EXERCISE DATA:
⟨

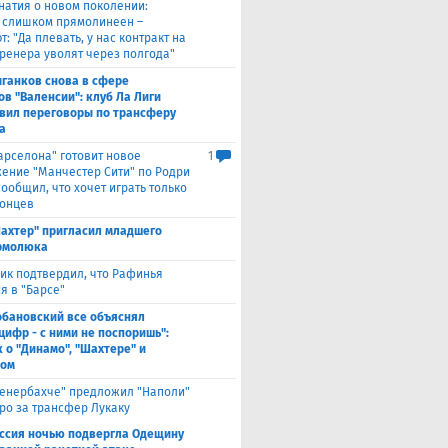
натия о новом поколении:
 слишком прямолинеен –
: "Да плевать, у нас контракт на
 тренера уволят через полгода"
ганков снова в сфере
ов "Валенсии": клуб Ла Лиги
вил переговоры по трансферу
а
Барселона" готовит новое
1
ение "Манчестер Сити" по Родри
сообщил, что хочет играть только
лонцев
ахтер" пригласил младшего
рмолюка
ик подтвердил, что Рафинья
я в "Барсе"
обановский все объяснял
цифр - с ними не поспоришь":
 о "Динамо", "Шахтере" и
ном
енербахче" предложил "Наполи"
вро за трансфер Лукаку
ссия ночью подвергла Одещину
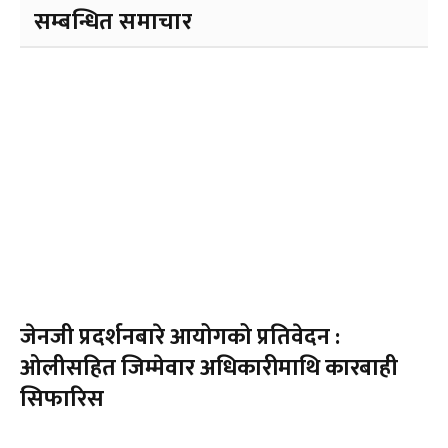
सम्बन्धित समाचार
जेनजी प्रदर्शनबारे आयोगको प्रतिवेदन :
ओलीसहित जिम्मेवार अधिकारीमाथि कारबाही
सिफारिस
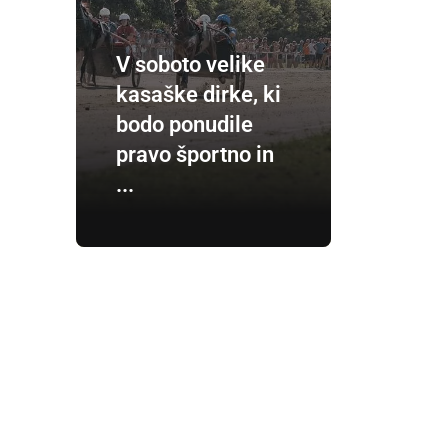
V soboto velike
kasaške dirke, ki
bodo ponudile
pravo športno in
...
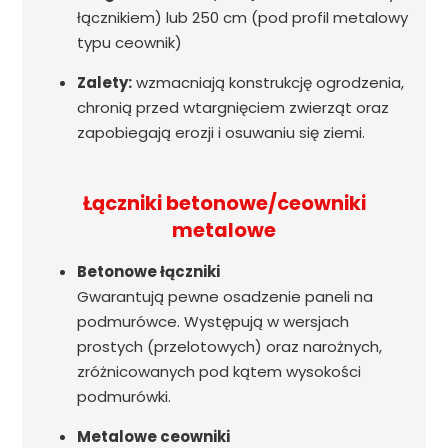
łącznikiem) lub 250 cm (pod profil metalowy
typu ceownik)
Zalety:
wzmacniają konstrukcję ogrodzenia,
chronią przed wtargnięciem zwierząt oraz
zapobiegają erozji i osuwaniu się ziemi.
Łączniki betonowe/ceowniki
metalowe
Betonowe łączniki
Gwarantują pewne osadzenie paneli na
podmurówce. Występują w wersjach
prostych (przelotowych) oraz narożnych,
zróżnicowanych pod kątem wysokości
podmurówki.
Metalowe ceowniki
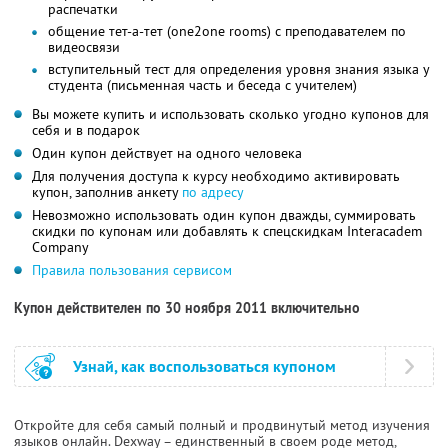
распечатки
общение тет-а-тет (one2one rooms) с преподавателем по
видеосвязи
вступительный тест для определения уровня знания языка у
студента (письменная часть и беседа с учителем)
Вы можете купить и использовать сколько угодно купонов для
себя и в подарок
Один купон действует на одного человека
Для получения доступа к курсу необходимо активировать
купон, заполнив анкету
по адресу
Невозможно использовать один купон дважды, суммировать
скидки по купонам или добавлять к спецскидкам Interacadem
Company
Правила пользования сервисом
Купон действителен по 30 ноября 2011 включительно
Узнай, как воспользоваться купоном
Откройте для себя самый полный и продвинутый метод изучения
языков онлайн. Dexway – единственный в своем роде метод,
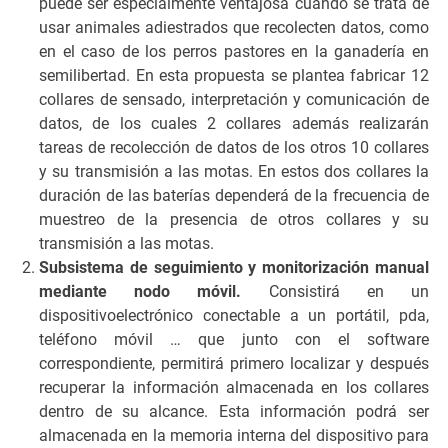
puede ser especialmente ventajosa cuando se trata de
usar animales adiestrados que recolecten datos, como
en el caso de los perros pastores en la ganadería en
semilibertad. En esta propuesta se plantea fabricar 12
collares de sensado, interpretación y comunicación de
datos, de los cuales 2 collares además realizarán
tareas de recolección de datos de los otros 10 collares
y su transmisión a las motas. En estos dos collares la
duración de las baterías dependerá de la frecuencia de
muestreo de la presencia de otros collares y su
transmisión a las motas.
Subsistema de seguimiento y monitorización manual
mediante nodo móvil.
Consistirá en un
dispositivoelectrónico conectable a un portátil, pda,
teléfono móvil … que junto con el software
correspondiente, permitirá primero localizar y después
recuperar la información almacenada en los collares
dentro de su alcance. Esta información podrá ser
almacenada en la memoria interna del dispositivo para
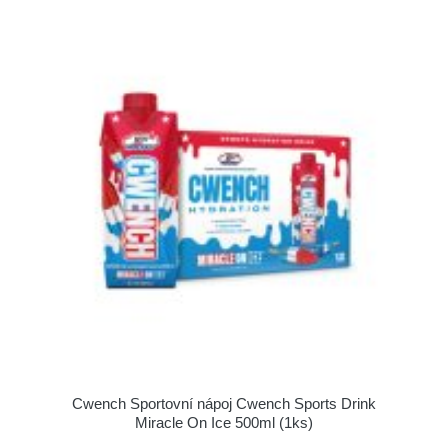
Cwench Sportovní nápoj Cwench Sports Drink
Miracle On Ice 500ml (1ks)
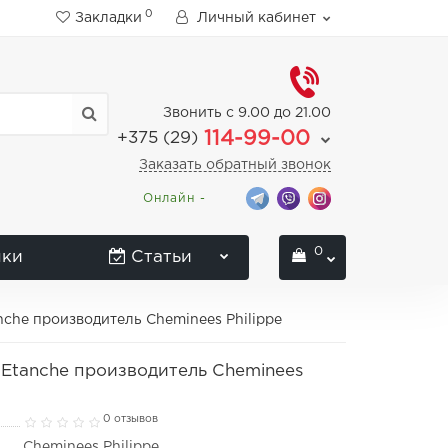
0
Закладки
Личный кабинет
Звонить с 9.00 до 21.00
114-99-00
+375 (29)
Заказать обратный звонок
Онлайн -
0
нки
Статьи
anche производитель Cheminees Philippe
x Etanche производитель Cheminees
0 отзывов
Cheminees Philippe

⟩

JOB: With pictures excluded, output the listing above exactly as it stands.

EXPECTED ANSWER:
натия о новом поколении:
 слишком прямолинеен –
: "Да плевать, у нас контракт на
 тренера уволят через полгода"
ганков снова в сфере
ов "Валенсии": клуб Ла Лиги
вил переговоры по трансферу
а
Барселона" готовит новое
1
ение "Манчестер Сити" по Родри
сообщил, что хочет играть только
лонцев
ахтер" пригласил младшего
рмолюка
ик подтвердил, что Рафинья
я в "Барсе"
обановский все объяснял
цифр - с ними не поспоришь":
 о "Динамо", "Шахтере" и
ном
енербахче" предложил "Наполи"
вро за трансфер Лукаку
ссия ночью подвергла Одещину
सम्बन्धित समाचार
जेनजी प्रदर्शनबारे आयोगको प्रतिवेदन :
ओलीसहित जिम्मेवार अधिकारीमाथि कारबाही
सिफारिस
V soboto velike
kasaške dirke, ki
bodo ponudile
pravo športno in
...
łącznikiem) lub 250 cm (pod profil metalowy
typu ceownik)
Zalety:
wzmacniają konstrukcję ogrodzenia,
chronią przed wtargnięciem zwierząt oraz
zapobiegają erozji i osuwaniu się ziemi.
Łączniki betonowe/ceowniki
metalowe
Betonowe łączniki
Gwarantują pewne osadzenie paneli na
podmurówce. Występują w wersjach
prostych (przelotowych) oraz narożnych,
zróżnicowanych pod kątem wysokości
podmurówki.
Metalowe ceowniki
распечатки
общение тет-а-тет (one2one rooms) с преподавателем по
видеосвязи
вступительный тест для определения уровня знания языка у
студента (письменная часть и беседа с учителем)
Вы можете купить и использовать сколько угодно купонов для
себя и в подарок
Один купон действует на одного человека
Для получения доступа к курсу необходимо активировать
купон, заполнив анкету
по адресу
Невозможно использовать один купон дважды, суммировать
скидки по купонам или добавлять к спецскидкам Interacadem
Company
Правила пользования сервисом
Купон действителен по 30 ноября 2011 включительно
Узнай, как воспользоваться купоном
Откройте для себя самый полный и продвинутый метод изучения
языков онлайн. Dexway – единственный в своем роде метод,
puede ser especialmente ventajosa cuando se trata de
usar animales adiestrados que recolecten datos, como
en el caso de los perros pastores en la ganadería en
semilibertad. En esta propuesta se plantea fabricar 12
collares de sensado, interpretación y comunicación de
datos, de los cuales 2 collares además realizarán
tareas de recolección de datos de los otros 10 collares
y su transmisión a las motas. En estos dos collares la
duración de las baterías dependerá de la frecuencia de
muestreo de la presencia de otros collares y su
transmisión a las motas.
Subsistema de seguimiento y monitorización manual
mediante nodo móvil.
Consistirá en un
dispositivoelectrónico conectable a un portátil, pda,
teléfono móvil … que junto con el software
correspondiente, permitirá primero localizar y después
recuperar la información almacenada en los collares
dentro de su alcance. Esta información podrá ser
almacenada en la memoria interna del dispositivo para
Cwench Sportovní nápoj Cwench Sports Drink
Miracle On Ice 500ml (1ks)
0
Закладки
Личный кабинет
Звонить с 9.00 до 21.00
114-99-00
+375 (29)
Заказать обратный звонок
Онлайн -
0
нки
Статьи
anche производитель Cheminees Philippe
x Etanche производитель Cheminees
0 отзывов
Cheminees Philippe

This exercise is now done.